In scia ad altre uccisioni di massa emerse fin da giugno, la strage è l’ennesima riprova della gravità della situazione nel Paese asiatico, dove l’esercito autore del golpe lo scorso febbraio impiega sempre più il pugno di ferro contro il dissenso.

Stavolta il massacro, nel quale secondo Save the Children sono morte almeno 38 persone tra cui donne e bambini, è avvenuto nello stato Kayah, nell’est del Paese: un’area dove da decenni la minoranza Karenni - in maggioranza cattolica - rivendica una maggiore autonomia. Ieri mattina, i resti carbonizzati di sette veicoli sono stati ritrovati nella cittadina di Hpruso. Tra i veicoli c’era anche quello di due birmani che lavoravano per Save the Children e stavano tornando a casa; l’organizzazione, che si è detta “inorridita”, ha sospeso tutte le sue operazioni nell’area ma anche in altre regioni birmane dove è attiva.

Secondo la milizia dei ribelli Karenni, le persone uccise erano civili che cercavano di mettersi in salvo dai combattimenti nella zona. Per l’esercito birmano, i militari hanno aperto il fuoco sul convoglio dopo che i veicoli non si erano fermati a un posto di blocco, sparando contro i soldati. I media statali hanno parlato di un numero imprecisato di “terroristi armati” uccisi nei villaggi della zona.

La strage ricorda quelle avvenute a luglio e ai primi di dicembre nel distretto di Sagaing e nello stato Chin, nel nord-ovest del Paese. Secondo il governo di unità nazionale del Myanmar - un esecutivo ombra formato dalle forze dell’opposizione democratica - i militari erano impegnati in una operazione di repulisti nell’area, la stessa strategia utilizzata per decenni contro diverse milizie etniche e nel 2017 responsabile dell’esodo in Bangladesh di oltre 700 mila Rohingya. In risposta al massacro, il governo di unità nazionale ha reiterato l’esortazione alla comunità internazionale ad agire contro “i crescenti crimini di guerra e contro l’umanità” della giunta del generale Min Aung Hlaing.
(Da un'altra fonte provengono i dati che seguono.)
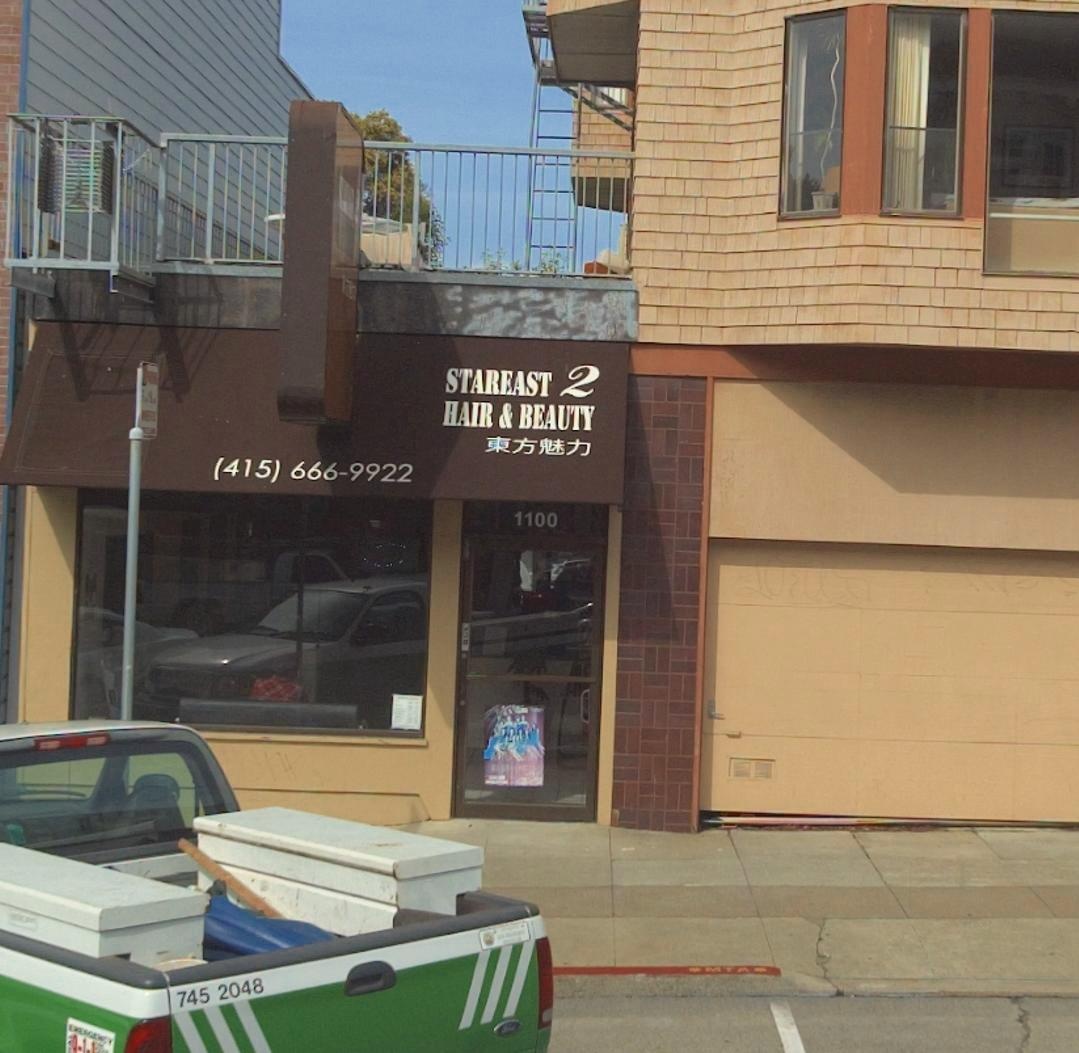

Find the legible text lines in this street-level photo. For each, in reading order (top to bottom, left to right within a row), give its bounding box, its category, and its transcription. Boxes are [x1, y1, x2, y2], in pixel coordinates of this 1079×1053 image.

[444, 367, 553, 398] BusinessName: STAREAST
[558, 363, 601, 399] BusinessName: 2
[440, 400, 596, 432] BusinessName: HAIR & BEAUTY
[213, 456, 414, 484] None: (415) 666-9922
[513, 510, 559, 529] StreetNumber: 1100
[176, 976, 265, 1008] None: 745 2048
Oltre ai massacri documentati da mesi, che hanno spinto l’Alto commissariato per i diritti umani dell’Onu a dirsi “sgomento davanti all’allarmante escalation di gravi abusi dei diritti umani”, nelle ultime settimane operazioni militari qualche centinaio di chilometri più a sud hanno spinto oltre cinquemila birmani a riparare oltre confine in Thailandia.

Con Aung San Suu Kyi già condannata a quattro anni e in attesa di altri processi, un dissenso schiacciato nel sangue nelle proteste in città e organizzatosi in resistenza armata nelle campagne, milizie etniche attive da decenni e ora a formare un fronte comune col resto dell’opposizione, l’impressione è che la spirale di violenza sia destinata a proseguire.

Onu: ‘Inorriditi dalla strage’

Il sottosegretario generale delle Nazioni Unite per gli Affari umanitari, Martin Griffiths, ha dichiarato di essere “inorridito” dalle notizie credibili secondo cui almeno 35 civili, tra cui forse due operatori umanitari, sono stati uccisi e i loro corpi bruciati in Birmania, e ha chiesto al governo di avviare un’indagine.

“Condanno questo grave incidente e tutti gli attacchi contro i civili in tutto il Paese, vietati dal diritto internazionale umanitario", ha dichiarato in una nota. "Chiedo alle autorità di avviare immediatamente un’indagine approfondita e trasparente sull’incidente”, ha affermato Griffiths, che ha sottolineato che due dipendenti dell’organizzazione no-profit Save the Children risultano dispersi dopo che il loro veicolo, insieme ad altri, è stato attaccato e bruciato in un attacco nello stato del Kaya orientale.